There is a wonderful road that goes right through the national park and it offers many interesting viewpoints along the way. It is usually reasonably quiet and we were able to take our time to drive slowly and stop frequently when we were there last year. I was initially a little disappointed with the clear skies that greeted us. However, as we drove further into the park, I saw these beautiful layers opening up in the distance. We stopped near one of the lookout points and I quickly climbed on one of the hills next to the road to see if higher perspective would work even better. It did indeed and I was rewarded with this fantastic sight.

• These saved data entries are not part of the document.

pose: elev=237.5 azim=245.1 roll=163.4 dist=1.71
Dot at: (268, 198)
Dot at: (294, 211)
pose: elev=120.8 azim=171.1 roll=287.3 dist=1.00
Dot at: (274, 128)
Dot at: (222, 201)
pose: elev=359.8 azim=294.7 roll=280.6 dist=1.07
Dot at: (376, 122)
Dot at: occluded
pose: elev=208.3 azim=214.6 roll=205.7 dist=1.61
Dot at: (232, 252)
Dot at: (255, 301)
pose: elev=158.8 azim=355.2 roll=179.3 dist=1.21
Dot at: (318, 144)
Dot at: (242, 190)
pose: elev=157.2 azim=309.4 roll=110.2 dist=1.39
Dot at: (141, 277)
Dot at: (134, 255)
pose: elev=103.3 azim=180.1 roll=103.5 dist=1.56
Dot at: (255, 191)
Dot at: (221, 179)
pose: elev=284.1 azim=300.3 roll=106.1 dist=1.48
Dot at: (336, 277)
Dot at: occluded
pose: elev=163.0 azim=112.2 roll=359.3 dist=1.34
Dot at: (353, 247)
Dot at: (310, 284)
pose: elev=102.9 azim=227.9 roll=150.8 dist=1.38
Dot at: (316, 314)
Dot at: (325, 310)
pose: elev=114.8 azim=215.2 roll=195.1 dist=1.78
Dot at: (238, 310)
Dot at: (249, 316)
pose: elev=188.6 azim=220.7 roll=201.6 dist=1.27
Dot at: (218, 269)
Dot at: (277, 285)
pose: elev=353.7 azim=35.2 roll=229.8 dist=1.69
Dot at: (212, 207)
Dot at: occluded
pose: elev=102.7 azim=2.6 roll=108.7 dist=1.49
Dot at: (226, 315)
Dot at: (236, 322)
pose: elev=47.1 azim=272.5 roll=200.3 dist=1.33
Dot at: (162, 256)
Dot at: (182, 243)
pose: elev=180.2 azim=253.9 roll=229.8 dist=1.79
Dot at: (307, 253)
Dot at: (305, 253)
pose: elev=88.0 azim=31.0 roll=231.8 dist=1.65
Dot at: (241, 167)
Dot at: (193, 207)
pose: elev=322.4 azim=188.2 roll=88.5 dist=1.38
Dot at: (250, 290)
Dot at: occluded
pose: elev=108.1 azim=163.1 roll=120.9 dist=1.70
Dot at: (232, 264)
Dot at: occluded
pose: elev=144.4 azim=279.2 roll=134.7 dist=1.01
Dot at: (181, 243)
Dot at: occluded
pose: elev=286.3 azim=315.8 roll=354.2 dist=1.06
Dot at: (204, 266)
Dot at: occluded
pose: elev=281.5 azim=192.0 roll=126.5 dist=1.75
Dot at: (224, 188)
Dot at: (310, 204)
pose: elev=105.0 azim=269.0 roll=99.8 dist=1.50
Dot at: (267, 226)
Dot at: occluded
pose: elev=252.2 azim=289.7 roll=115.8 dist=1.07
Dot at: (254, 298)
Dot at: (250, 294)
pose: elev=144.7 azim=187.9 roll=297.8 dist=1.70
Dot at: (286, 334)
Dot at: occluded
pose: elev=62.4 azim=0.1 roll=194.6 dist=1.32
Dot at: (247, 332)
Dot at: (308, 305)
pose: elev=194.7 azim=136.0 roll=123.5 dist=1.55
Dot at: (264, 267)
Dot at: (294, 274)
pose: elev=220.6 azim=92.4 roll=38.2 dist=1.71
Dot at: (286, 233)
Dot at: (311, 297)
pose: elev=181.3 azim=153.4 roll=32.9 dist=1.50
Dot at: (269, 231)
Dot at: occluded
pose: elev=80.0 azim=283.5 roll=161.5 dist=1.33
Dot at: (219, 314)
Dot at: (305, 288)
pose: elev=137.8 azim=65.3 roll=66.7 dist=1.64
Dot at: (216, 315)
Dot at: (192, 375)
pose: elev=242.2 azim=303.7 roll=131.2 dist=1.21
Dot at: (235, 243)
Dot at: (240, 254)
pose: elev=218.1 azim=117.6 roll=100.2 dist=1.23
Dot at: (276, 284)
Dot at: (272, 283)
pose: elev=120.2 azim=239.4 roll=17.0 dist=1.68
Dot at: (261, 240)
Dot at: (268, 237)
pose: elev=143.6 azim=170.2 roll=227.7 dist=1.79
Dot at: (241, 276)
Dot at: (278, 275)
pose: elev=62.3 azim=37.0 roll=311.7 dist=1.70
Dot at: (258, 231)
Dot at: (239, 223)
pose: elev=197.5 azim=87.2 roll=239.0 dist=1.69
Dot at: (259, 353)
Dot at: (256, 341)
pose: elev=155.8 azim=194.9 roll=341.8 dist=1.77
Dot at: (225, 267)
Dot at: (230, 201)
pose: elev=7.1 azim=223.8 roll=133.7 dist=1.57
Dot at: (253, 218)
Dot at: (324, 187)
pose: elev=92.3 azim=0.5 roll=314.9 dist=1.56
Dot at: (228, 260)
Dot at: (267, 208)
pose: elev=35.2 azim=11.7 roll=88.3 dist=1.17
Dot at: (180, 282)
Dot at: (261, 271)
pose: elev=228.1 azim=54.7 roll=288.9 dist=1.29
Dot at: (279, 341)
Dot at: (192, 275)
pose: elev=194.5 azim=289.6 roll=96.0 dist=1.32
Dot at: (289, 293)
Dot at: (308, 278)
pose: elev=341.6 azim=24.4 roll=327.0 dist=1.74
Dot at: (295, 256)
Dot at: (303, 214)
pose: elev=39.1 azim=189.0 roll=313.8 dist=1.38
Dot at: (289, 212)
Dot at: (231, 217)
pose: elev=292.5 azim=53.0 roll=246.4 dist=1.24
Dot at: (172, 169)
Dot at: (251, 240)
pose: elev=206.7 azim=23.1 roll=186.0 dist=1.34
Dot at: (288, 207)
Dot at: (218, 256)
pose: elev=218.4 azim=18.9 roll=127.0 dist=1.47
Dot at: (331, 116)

As I was taking the photos, I knew that this would be a scene that would most likely work better in a panoramic format. There was nothing else in the immediate foreground that contributed anything to the overall scene or mood so I was able to crop the photo during processing. For me, the wide format enhanced the way the range is stretching across the frame and reflected the feeling of distance that the mountains covered before my eyes. I liked how the landscape builds up gradually, starting with the gentle hills in the foreground before reaching more defined layers in the background.

The scene was almost monochrome in nature already with just a delicate green tint to the bush covering the hills so I decided to drop colour in favour of a black and white version. I really enjoyed working on this image with dodging and burning in post processing. Over the last few years I have come to use that technique a lot and I believe it to be one of the most powerful tools available for editing photos. This one did not require a great deal of work, just a few strokes of the pen to separate the layers a little bit more and to lead the eye through the landscape.